To illustrate, my wait times on the phone to the IRS was usually between 1-3
hours(during off-peak seasons too).

At this point it might be worth scrapping the social security system and
switching to private keys.

------
wallabie
Boy, the IBTimes has always been a terrible place to read articles, especially
with its autoplaying videos, but now when you scroll down (after having
stopped the video of course) it inexplicably jumps to the lower right corner
of the screen and then PULLS the article to the top of the screen where the
video used to be. So while you're reading and scrolling, the article just
jumps away from you and you lose your place.
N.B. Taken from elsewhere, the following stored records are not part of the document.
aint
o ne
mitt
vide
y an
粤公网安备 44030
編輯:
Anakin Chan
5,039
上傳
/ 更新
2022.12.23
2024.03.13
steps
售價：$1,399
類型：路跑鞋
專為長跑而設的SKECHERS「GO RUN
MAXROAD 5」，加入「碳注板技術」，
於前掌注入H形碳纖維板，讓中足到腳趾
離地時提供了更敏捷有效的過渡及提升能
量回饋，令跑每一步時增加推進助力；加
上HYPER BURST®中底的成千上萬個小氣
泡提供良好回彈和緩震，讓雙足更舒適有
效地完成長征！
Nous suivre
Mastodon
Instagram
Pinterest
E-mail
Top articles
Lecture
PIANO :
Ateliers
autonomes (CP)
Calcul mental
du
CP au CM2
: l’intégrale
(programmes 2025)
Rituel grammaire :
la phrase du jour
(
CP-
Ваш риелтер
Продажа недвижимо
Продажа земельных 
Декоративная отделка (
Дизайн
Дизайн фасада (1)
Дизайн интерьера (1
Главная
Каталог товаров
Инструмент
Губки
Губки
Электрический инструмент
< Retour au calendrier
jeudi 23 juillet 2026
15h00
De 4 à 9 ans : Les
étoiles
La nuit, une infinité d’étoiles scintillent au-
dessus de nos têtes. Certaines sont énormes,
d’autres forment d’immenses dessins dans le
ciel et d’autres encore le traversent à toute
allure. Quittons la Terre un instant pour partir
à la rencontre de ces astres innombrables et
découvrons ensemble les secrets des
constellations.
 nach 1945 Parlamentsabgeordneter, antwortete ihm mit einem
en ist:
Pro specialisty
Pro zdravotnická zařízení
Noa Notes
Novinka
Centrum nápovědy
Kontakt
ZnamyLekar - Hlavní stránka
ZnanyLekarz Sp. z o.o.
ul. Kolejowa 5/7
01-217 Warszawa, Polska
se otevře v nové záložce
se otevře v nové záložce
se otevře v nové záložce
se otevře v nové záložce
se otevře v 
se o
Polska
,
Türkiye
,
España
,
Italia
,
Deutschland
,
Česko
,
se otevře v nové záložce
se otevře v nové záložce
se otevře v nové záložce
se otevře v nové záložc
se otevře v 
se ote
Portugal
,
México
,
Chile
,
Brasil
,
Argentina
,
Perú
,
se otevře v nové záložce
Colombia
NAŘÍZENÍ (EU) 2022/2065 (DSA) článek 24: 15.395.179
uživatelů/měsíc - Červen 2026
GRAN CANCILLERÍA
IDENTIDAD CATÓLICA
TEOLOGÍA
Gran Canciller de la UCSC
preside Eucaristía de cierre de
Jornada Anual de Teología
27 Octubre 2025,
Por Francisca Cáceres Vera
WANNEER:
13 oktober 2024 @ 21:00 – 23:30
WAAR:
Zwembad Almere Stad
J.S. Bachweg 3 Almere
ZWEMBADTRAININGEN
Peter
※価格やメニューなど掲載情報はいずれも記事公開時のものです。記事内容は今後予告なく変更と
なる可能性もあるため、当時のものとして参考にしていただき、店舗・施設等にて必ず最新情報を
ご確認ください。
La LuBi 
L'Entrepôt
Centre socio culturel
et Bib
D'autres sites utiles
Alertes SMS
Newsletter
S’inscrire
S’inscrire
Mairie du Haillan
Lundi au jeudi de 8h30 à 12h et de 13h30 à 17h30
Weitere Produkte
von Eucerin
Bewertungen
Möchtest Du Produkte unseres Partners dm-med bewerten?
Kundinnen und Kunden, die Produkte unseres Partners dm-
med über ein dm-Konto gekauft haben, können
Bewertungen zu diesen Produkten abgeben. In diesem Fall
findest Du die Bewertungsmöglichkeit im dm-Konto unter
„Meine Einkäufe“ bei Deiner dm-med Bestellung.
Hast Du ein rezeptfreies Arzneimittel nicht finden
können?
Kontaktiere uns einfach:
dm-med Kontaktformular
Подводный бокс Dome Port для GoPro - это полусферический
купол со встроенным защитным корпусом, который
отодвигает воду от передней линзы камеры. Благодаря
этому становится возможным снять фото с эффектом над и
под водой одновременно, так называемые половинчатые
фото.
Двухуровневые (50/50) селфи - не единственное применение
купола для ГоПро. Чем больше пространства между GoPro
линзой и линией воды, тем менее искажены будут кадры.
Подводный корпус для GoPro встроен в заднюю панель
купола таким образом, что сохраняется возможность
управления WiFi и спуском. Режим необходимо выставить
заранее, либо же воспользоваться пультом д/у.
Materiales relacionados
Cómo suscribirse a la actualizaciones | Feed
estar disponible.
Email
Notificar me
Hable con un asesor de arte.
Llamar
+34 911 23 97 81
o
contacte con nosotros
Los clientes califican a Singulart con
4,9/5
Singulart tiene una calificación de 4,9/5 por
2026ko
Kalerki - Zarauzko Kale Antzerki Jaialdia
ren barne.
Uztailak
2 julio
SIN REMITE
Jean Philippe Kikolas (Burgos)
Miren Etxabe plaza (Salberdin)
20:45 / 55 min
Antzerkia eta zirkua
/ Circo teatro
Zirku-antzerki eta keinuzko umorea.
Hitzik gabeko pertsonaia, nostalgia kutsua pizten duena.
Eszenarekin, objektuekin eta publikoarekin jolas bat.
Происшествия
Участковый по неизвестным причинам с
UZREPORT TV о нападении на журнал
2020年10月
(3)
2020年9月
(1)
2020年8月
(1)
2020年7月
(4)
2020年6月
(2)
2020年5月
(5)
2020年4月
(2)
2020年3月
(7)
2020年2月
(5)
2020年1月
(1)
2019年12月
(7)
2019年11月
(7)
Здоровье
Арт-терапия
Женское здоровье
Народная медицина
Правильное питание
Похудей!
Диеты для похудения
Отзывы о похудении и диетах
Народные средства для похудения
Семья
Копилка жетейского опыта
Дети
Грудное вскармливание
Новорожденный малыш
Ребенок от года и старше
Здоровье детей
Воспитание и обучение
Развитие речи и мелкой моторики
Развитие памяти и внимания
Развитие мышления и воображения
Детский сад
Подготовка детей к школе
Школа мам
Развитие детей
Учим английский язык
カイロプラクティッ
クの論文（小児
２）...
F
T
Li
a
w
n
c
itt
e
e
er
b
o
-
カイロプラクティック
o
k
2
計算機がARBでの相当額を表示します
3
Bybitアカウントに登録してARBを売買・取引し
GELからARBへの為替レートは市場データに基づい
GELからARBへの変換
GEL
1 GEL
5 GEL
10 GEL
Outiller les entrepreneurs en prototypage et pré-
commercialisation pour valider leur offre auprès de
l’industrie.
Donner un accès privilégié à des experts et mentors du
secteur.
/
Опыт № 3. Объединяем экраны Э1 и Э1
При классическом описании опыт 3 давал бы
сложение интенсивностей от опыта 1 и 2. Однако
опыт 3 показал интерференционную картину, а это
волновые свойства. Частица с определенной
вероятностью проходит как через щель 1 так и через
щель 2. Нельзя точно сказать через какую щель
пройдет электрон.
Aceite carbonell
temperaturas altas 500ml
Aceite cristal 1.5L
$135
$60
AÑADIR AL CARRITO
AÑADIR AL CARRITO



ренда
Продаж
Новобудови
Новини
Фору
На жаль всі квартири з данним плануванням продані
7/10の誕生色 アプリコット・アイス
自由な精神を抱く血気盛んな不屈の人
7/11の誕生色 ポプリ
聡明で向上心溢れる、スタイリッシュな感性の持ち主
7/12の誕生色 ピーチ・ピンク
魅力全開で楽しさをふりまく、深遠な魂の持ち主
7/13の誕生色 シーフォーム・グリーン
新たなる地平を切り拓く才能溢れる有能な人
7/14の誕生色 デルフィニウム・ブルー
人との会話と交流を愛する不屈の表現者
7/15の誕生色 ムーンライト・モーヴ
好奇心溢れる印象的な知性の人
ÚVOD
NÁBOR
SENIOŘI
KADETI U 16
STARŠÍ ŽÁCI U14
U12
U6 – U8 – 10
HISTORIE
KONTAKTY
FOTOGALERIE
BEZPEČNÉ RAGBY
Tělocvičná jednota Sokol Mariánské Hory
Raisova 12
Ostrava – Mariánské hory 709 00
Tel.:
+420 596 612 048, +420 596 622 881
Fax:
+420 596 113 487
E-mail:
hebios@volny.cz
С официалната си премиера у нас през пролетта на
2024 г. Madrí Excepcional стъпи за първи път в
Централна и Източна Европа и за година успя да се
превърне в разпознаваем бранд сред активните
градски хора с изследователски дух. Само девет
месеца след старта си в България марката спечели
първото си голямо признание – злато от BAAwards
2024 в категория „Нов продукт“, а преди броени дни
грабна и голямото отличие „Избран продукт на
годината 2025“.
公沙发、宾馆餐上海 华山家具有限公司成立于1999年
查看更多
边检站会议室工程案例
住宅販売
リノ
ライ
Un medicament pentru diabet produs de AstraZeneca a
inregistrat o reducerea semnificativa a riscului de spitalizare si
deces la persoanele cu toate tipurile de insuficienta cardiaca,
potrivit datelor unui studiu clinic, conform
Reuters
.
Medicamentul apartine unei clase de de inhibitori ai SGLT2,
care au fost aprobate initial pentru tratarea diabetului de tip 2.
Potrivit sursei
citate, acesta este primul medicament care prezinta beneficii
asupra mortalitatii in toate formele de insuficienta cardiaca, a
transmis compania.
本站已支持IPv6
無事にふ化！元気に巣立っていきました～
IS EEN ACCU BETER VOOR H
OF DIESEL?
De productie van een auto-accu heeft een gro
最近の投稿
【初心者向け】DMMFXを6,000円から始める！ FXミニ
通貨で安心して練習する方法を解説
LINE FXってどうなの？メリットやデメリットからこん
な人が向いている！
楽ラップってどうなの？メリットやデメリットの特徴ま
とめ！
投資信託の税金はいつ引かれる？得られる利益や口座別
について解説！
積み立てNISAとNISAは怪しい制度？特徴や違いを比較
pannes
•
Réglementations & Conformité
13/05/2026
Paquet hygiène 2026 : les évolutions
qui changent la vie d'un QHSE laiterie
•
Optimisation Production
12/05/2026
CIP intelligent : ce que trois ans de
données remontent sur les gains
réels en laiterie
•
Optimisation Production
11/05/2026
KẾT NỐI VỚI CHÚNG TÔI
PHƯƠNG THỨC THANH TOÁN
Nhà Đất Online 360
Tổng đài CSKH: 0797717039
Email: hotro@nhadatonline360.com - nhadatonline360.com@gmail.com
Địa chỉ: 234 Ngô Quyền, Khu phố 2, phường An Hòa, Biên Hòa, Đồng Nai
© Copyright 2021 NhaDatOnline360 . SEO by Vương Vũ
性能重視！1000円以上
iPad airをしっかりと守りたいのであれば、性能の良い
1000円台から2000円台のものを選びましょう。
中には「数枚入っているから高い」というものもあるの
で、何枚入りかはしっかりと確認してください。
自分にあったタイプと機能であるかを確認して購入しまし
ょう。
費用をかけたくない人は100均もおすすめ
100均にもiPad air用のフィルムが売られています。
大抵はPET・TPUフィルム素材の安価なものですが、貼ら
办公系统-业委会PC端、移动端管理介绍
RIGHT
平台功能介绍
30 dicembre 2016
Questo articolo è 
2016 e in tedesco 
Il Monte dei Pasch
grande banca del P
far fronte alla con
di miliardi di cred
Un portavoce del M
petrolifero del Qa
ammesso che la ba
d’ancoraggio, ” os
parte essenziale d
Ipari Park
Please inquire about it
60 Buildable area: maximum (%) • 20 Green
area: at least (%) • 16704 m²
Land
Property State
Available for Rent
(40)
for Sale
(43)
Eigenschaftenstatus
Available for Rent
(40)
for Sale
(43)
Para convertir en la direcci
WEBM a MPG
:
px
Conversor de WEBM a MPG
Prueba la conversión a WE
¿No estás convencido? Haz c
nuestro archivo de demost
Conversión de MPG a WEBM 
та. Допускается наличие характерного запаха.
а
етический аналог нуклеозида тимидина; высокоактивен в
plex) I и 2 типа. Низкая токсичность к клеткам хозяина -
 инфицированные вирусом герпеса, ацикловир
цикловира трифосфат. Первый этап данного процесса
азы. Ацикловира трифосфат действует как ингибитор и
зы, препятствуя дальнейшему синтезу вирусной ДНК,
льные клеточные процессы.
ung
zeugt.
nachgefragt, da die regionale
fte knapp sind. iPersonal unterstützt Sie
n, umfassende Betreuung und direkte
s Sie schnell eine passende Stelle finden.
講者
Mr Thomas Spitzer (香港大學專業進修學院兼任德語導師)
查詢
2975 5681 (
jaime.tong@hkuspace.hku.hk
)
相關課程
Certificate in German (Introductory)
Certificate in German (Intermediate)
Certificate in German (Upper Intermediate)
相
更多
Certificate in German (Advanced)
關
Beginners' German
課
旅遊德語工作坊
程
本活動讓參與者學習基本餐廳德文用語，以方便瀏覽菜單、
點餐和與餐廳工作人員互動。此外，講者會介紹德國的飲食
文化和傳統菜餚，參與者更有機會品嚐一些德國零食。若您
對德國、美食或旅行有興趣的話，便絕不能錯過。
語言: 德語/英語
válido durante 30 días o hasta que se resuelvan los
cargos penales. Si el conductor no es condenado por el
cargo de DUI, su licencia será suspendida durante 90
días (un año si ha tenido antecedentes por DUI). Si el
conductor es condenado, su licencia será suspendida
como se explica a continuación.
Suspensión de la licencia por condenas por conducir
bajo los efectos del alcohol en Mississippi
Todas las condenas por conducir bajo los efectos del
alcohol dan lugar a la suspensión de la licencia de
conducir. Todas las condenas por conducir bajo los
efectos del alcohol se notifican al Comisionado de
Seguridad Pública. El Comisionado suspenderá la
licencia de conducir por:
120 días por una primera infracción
Incredible. How anyone thought this is good web design is beyond me. Then
again, IBTimes has always been a really shitty place for journalism overall.

------
lefstathiou
I selfishly prefer that we limit the damages that can be sought from
businessss by victims of cyber crime. I don't have the resources and
capability to fight against state sponsored hackers, neither does the NSA, any
major corporation or anyone on HN. It would be nice to know that I won't be
risking jail or bankrupting my company by bringing my services to market. The
call to arms to punish these companies can have far reaching ramifications on
the cost of services and ones willingness on the margin to build them.

------
emodendroket
Well you can't say lobbying doesn't have great ROI.